Article by Rosemary Campbell /
Deseret Morning News /
August 18, 2011 /
Click here to view original /
Ten-year-old Thylane Lena-Rose Blondeau from France isn’t playing dress-up with other girls her age, she’s playing dress up for fashion magazines. Blondeau isn’t an anomaly. The world of fashion is targeting increasingly younger girls for its ad campaigns, reports Fox News. Young girls dressed in adult fashion, wearing makeup and posed scandalously in magazines or ads for prominent fashion designers have caused an uproar with many protesting that this practice is sexualizing girls too early, Fox News said.

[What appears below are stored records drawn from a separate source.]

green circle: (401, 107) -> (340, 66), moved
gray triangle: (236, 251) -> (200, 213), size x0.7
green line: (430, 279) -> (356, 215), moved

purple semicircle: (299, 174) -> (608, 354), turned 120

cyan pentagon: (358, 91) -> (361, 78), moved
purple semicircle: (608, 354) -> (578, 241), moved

Nicole Clark, a former model and filmmaker of the “Cover Girl Culture” documentary, told Fox News that what is happening is close to pedophilia. “This ‘shock and awe’ or pushing-the- envelope method is what drives the ad campaign world. The envelope has to be pushed further and further to get the same impact from audiences,” Clark said. “Now we have this 10-year-old girl vamped up to appear as a woman, highly sexualized, and I can honestly say that anyone who backs these images is a pedophile, period.” Recently pictured in the pages of French Vogue, Blondeau is positioned suggestively on furniture wearing pimp-style jewelry and provocative clothing, causing such controversy that Blondeau’s mom had to shut down her daughter’s Facebook fan page and Tumblr blog, reported Shitika Anand on Fashionising.com. The fashion industry has used young models for a long time. A 14-year-old Brooke Shields posed in a controversial Calvin Klein ad in 1980, a 13-year-old Dakota Fanning posed for fashion designer Marc Jacobs in 2007, and now her 13-year-old sister, Elle Fanning, is the new face of Jacobs’ Fall 2011 campaign, pictured in clothing much older than her years, Anand said.

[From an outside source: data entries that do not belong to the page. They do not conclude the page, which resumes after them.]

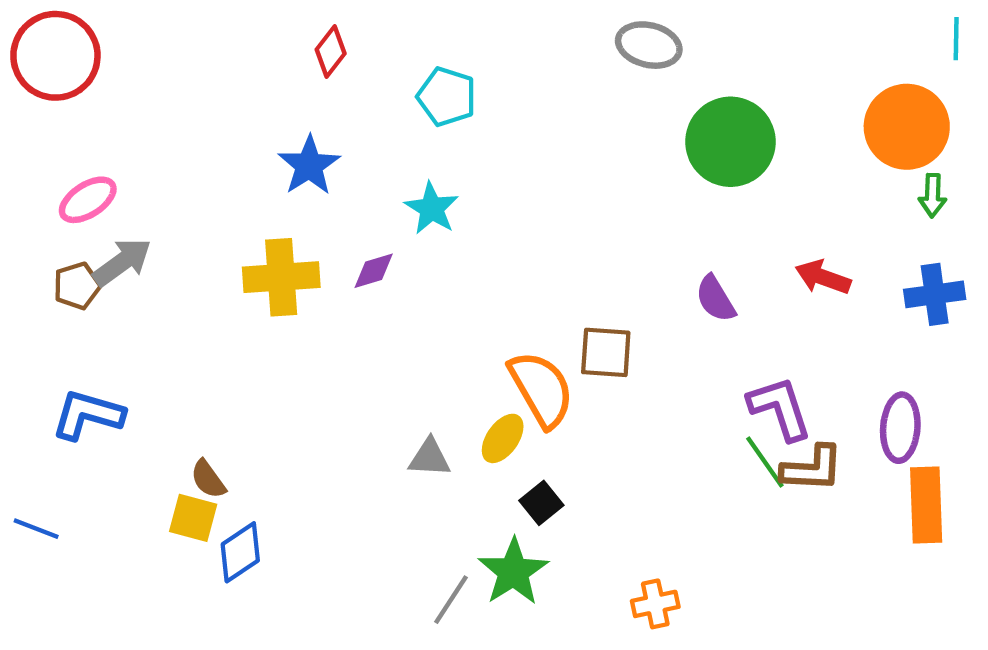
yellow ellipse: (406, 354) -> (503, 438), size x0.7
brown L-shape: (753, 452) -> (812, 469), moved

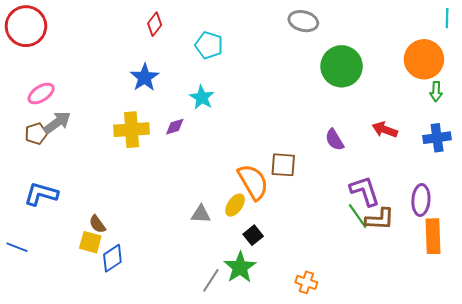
orange cross: (655, 604) -> (306, 282), turned 30

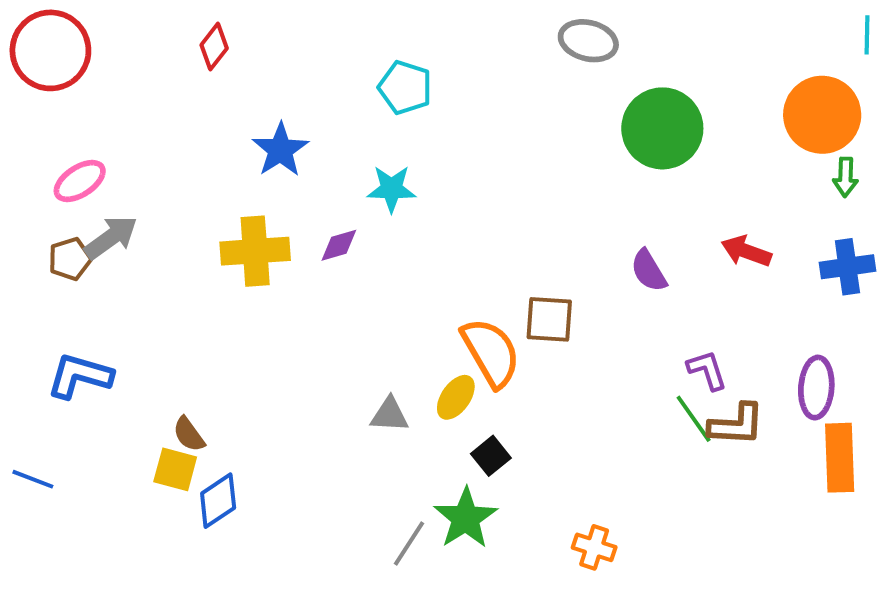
red diamond: (155, 24) -> (214, 47), moved
cyan star: (202, 97) -> (391, 189), turned -30
purple L-shape: (365, 191) -> (707, 370), size x0.7

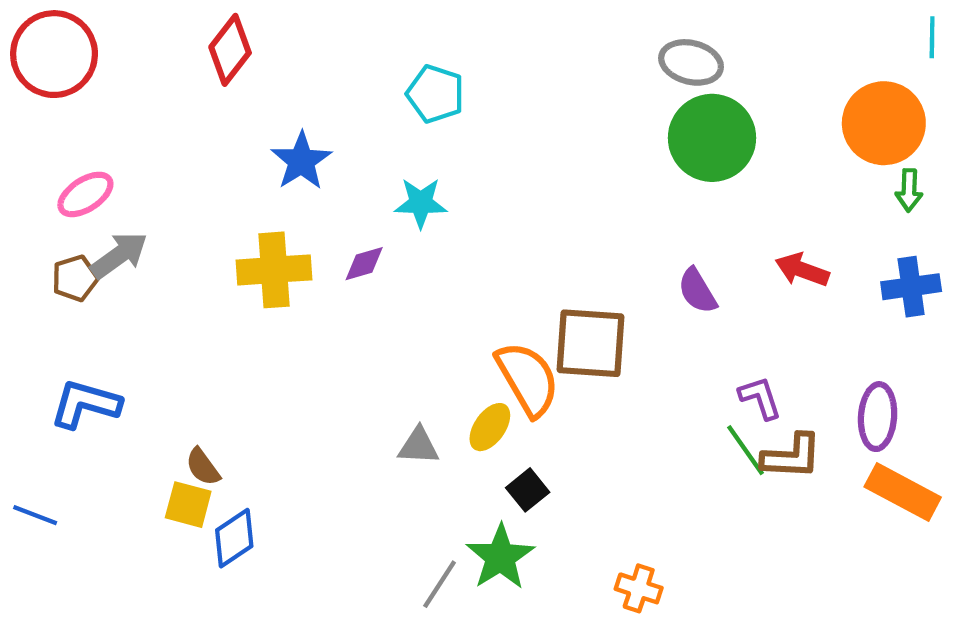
gray ellipse: (588, 41) -> (691, 62), moved
red diamond: (214, 47) -> (230, 50), size x1.4
brown square: (549, 319) -> (590, 343), size x1.4
orange rectangle: (840, 458) -> (903, 492), turned -60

One of the reasons ad campaigns target youthful models is for the press, the attention and the appeal to their adult audiences. “For a global audience who walk into these stores and spend an adequate amount in its vicinity, what does a campaign image mean? With what might look like a 14-year-old playing dress ups for a party, these campaign images are shot with a purpose,” Anand wrote. “A purpose to sell the perfume, the handbag or the cashmere knit. A teenager being the face of the brand can do two things for the consumers ? it could either put them off or make them shop up a storm.” While the use of young models makes many uncomfortable, there are those who view it as a characteristic of the fashion industry to push boundaries and be edgy and nontraditional, Fox News reported. “The creative and artistic direction in the fashion world is intended to be far afield from traditional commercial advertisement, often by being outrageous. The photographers, makeup artists and stylists will most certainly be adults, and for luxury and high fashion ads, will be very experienced ? they want the best for the ads. Does that make them pedophiles? I would strongly disagree,” Anne Riley-Katz, a Los Angeles-based fashion and business reporter, told Fox News. Still others disagree with the argument that the trend plucks away childhood at too early an age and think the debate should be less about sexualizing kids too early and more about today’s reality of kids and sexuality.
“In all the ranting and railing against a 10-year-old photographed in a boudoir-setting, lost is a discussion about the reality of kids and sexuality,” wrote Lauren Rosewarne, a social and political science lecturer at University of Melbourne, for ABC. “Talking about the evils of Vogue and we sideline a discussion about childhood having forever changed.” But Clark disagrees with all of that. She told Fox News that while there are many in the fashion industry who don’t participate in targeting youth for marketing campaigns, it’s still up to the government, parents and educators to regulate models’ ages and control what young kids are doing. For her and Anand, the dispute still lies in the early sexualizing of young people and how the fashion industry uses the controversy it sparks to make its profit. “Even though the argument lies in how childhood of these young models is being snatched away from them, there’s no arguing that it does create a fire amongst the industry,” Anand wrote. “It gets people talking and definitely augments the profile of the fashion house. Call it clever marketing strategy or deceiving advertising, the power of a mature face with a juvenile heart has never been clearer before now.”